Daihatsu suspends vehicle shipments as safety test scandal widens
The news: Toyota has halted shipments of all vehicles under its subsidiary Daihatsu after an investigation found the Japanese carmaker had carried out improper testing on 64 models.
The numbers: An independent probe found 174 new instances of irregularities in safety testing across 25 test categories, affecting 64 car models across the Daihatsu and Toyota brands. According to Reuters, Daihatsu produced 1.1 million vehicles over the first 10 months of 2023. The carmaker sold 660,000 vehicles during the same period, amounting to 7% of Toyota’s sales.
The context: Daihatsu announced in April that it had failed to properly carry out side-collision safety tests on 88,000 small cars which were largely under the Toyota brand. An independent panel was appointed to investigate the failure, and has subsequently found that the testing failures extend much more widely than previously reported. Daihatsu “deeply apologises” to customers and stakeholders in a statement.
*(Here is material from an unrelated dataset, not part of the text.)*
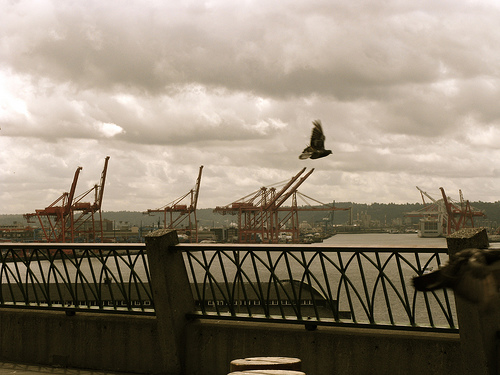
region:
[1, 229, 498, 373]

What they said: “We believe in order to prevent recurrence, in addition to a review of certification operations, a fundamental reform is needed to revitalize Daihatsu as a company. This will be an extremely significant task that cannot be accomplished overnight. It will require not only a review of management and business operations but also a review of the organization and structure, as well as a change in human resource development and awareness of each and every employee,” reads a statement from Toyota.